Fighting beetles are used for entertainment and gambling. This sport exploits the territorial behavior and mating competition of certain species of large beetles. In the Chiang Mai district of northern Thailand, male Xylotrupes rhinoceros beetles are caught in the wild and trained for fighting. Females are held inside a log to stimulate the fighting males with their pheromones. These fights may be competitive and involve gambling both money and property. In South Korea the Dytiscidae species Cybister tripunctatus is used in a roulette-like game.

Beetles are sometimes used as instruments: the Onabasulu of Papua New Guinea historically used the "hugu" weevil Rhynchophorus ferrugineus as a musical instrument by letting the human mouth serve as a variable resonance chamber for the wing vibrations of the live adult beetle.

=== As pets ===

Some species of beetle are kept as pets, for example diving beetles (Dytiscidae) may be kept in a domestic fresh water tank. In Japan the practice of keeping horned rhinoceros beetles (Dynastinae) and stag beetles (Lucanidae) is particularly popular amongst young boys. Such is the popularity in Japan that vending machines dispensing live beetles were developed in 1999, each holding up to 100 stag beetles.

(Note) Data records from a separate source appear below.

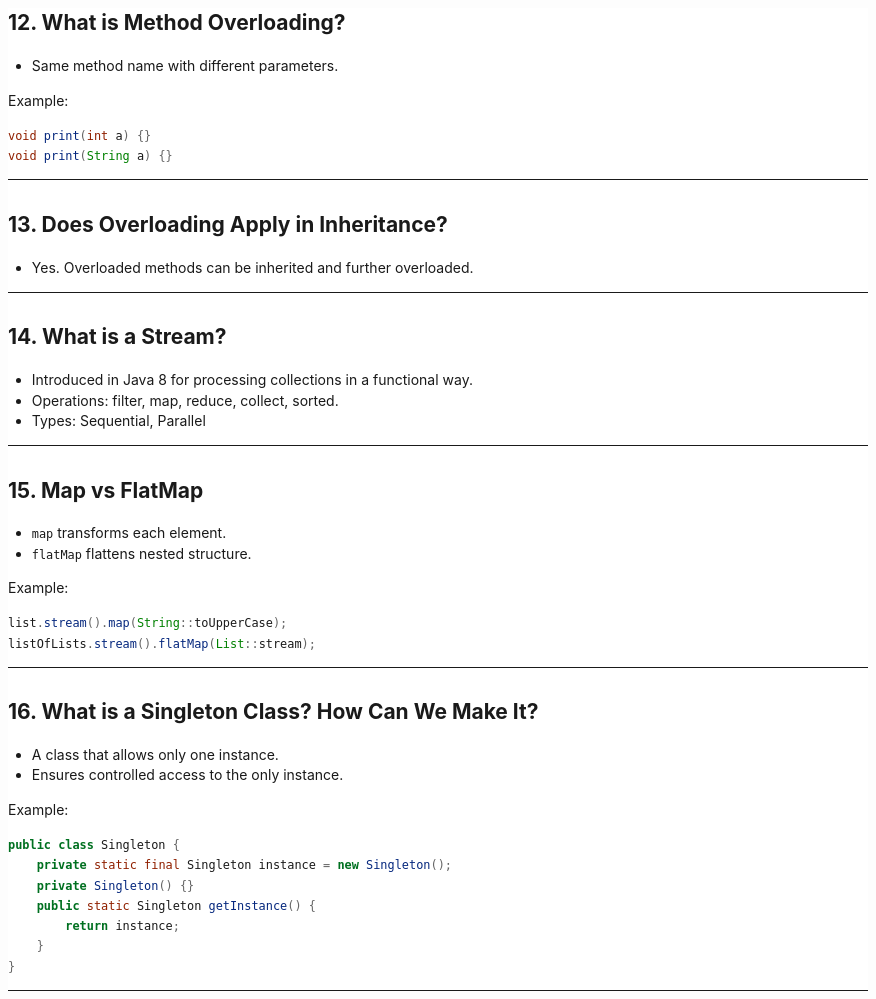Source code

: 
## 12. What is Method Overloading?
- Same method name with different parameters.

Example:
```java
void print(int a) {}
void print(String a) {}
```

---

## 13. Does Overloading Apply in Inheritance?
- Yes. Overloaded methods can be inherited and further overloaded.

---

## 14. What is a Stream?
- Introduced in Java 8 for processing collections in a functional way.
- Operations: filter, map, reduce, collect, sorted.
- Types: Sequential, Parallel

---

## 15. Map vs FlatMap
- `map` transforms each element.
- `flatMap` flattens nested structure.

Example:
```java
list.stream().map(String::toUpperCase);
listOfLists.stream().flatMap(List::stream);
```

---

## 16. What is a Singleton Class? How Can We Make It?
- A class that allows only one instance.
- Ensures controlled access to the only instance.

Example:
```java
public class Singleton {
    private static final Singleton instance = new Singleton();
    private Singleton() {}
    public static Singleton getInstance() {
        return instance;
    }
}
```

---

=== As things to collect ===

"Remarkable Beetles Found at Simunjon, Borneo". (Note: The plate was labelled "Neocerambyx æneas, Cladognathus tarandus, Diurus furcellatus, Ectatorhinus Wallacei, Megacriodes Saundersii, Cyriopalpus Wallacei".) A few of the 2,000 species of beetle collected by Alfred Russel Wallace in Borneo

Beetle collecting became extremely popular in the Victorian era. The naturalist Alfred Russel Wallace collected (by his own count) a total of 83,200 beetles during the eight years described in his 1869 book The Malay Archipelago, including 2,000 species new to science.

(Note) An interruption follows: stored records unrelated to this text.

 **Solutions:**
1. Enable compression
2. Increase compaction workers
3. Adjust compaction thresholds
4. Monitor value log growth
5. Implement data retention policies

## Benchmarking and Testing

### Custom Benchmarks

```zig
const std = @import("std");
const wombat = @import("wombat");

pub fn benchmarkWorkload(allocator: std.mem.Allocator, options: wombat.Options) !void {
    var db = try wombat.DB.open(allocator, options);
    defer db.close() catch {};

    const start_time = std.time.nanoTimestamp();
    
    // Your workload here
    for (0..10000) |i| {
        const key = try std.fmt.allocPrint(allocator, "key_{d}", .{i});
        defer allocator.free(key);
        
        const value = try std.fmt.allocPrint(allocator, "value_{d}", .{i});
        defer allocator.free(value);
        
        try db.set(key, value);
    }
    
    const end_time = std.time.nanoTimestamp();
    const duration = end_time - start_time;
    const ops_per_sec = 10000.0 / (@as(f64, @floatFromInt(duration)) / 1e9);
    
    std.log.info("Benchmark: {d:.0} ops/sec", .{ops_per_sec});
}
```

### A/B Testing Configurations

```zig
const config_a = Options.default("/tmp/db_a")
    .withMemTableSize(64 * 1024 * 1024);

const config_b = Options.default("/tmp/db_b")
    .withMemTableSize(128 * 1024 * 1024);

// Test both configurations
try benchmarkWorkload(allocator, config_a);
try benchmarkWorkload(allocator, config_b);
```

=== As inspiration for technologies ===

Several coleopteran adaptations have attracted interest in biomimetics with possible commercial applications. The bombardier beetle's powerful repellent spray has inspired the development of a fine mist spray technology, claimed to have a low carbon impact compared to aerosol sprays. Moisture harvesting behavior by the Namib desert beetle (Stenocara gracilipes) has inspired a self-filling water bottle which utilises hydrophilic and hydrophobic materials to benefit people living in dry regions with no regular rainfall.

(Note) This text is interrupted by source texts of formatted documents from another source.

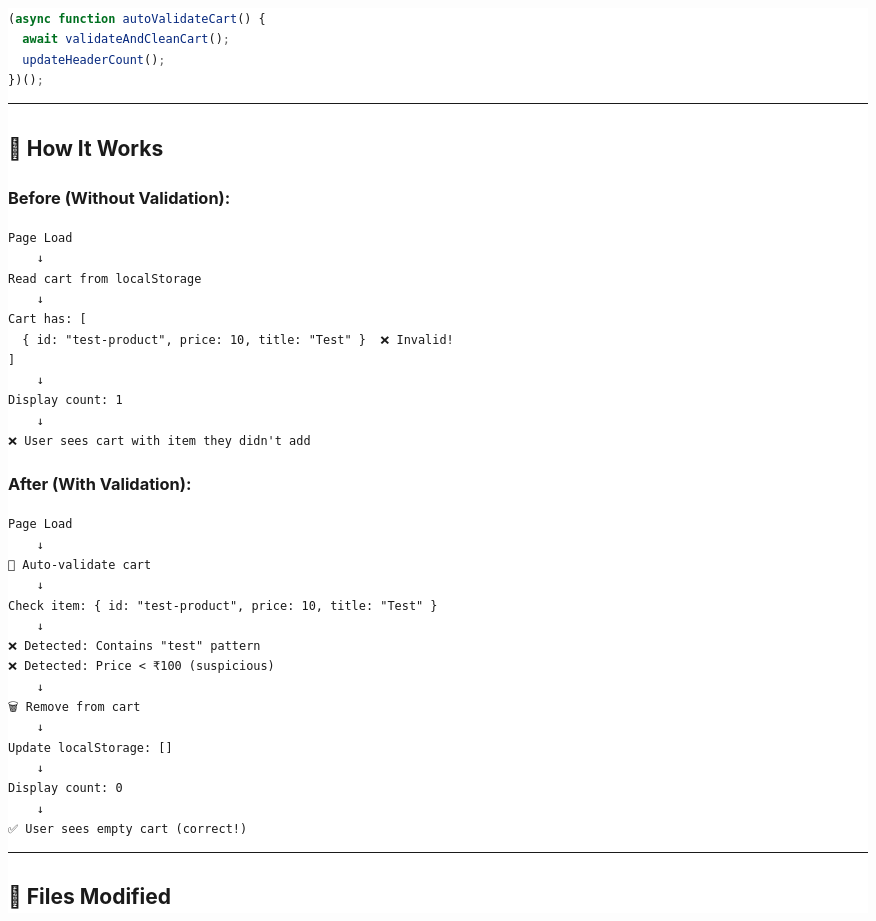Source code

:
 ```javascript
(async function autoValidateCart() {
  await validateAndCleanCart();
  updateHeaderCount();
})();
```

---

## 🎯 How It Works

### Before (Without Validation):

```
Page Load
    ↓
Read cart from localStorage
    ↓
Cart has: [
  { id: "test-product", price: 10, title: "Test" }  ❌ Invalid!
]
    ↓
Display count: 1
    ↓
❌ User sees cart with item they didn't add
```

### After (With Validation):

```
Page Load
    ↓
🔄 Auto-validate cart
    ↓
Check item: { id: "test-product", price: 10, title: "Test" }
    ↓
❌ Detected: Contains "test" pattern
❌ Detected: Price < ₹100 (suspicious)
    ↓
🗑️ Remove from cart
    ↓
Update localStorage: []
    ↓
Display count: 0
    ↓
✅ User sees empty cart (correct!)
```

---

## 📁 Files Modified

Living beetles have been used as cyborgs. A Defense Advanced Research Projects Agency funded project implanted electrodes into Mecynorhina torquata beetles, allowing them to be remotely controlled via a radio receiver held on its back, as proof-of-concept for surveillance work. Similar technology has been applied to enable a human operator to control the free-flight steering and walking gaits of Mecynorhina torquata as well as graded turning, backward walking and feedback control of Zophobas morio.

=== In conservation ===

Since beetles form such a large part of the world's biodiversity, their conservation is important, and equally, loss of habitat and biodiversity is essentially certain to impact on beetles. Many species of beetles have very specific habitats and long life cycles that make them vulnerable. Some species are highly threatened while others are already feared extinct. Island species tend to be more susceptible as in the case of Helictopleurus undatus of Madagascar which is thought to have gone extinct during the late 20th century. Conservationists have attempted to arouse a liking for beetles with flagship species like the stag beetle, Lucanus cervus, and tiger beetles (Cicindelidae). In Japan the Genji firefly, Luciola cruciata, is extremely popular, and in South Africa the Addo elephant dung beetle offers promise for broadening ecotourism beyond the big five tourist mammal species. Popular dislike of pest beetles, too, can be turned into public interest in insects, as can unusual ecological adaptations of species like the fairy shrimp hunting beetle, Cicindis bruchi.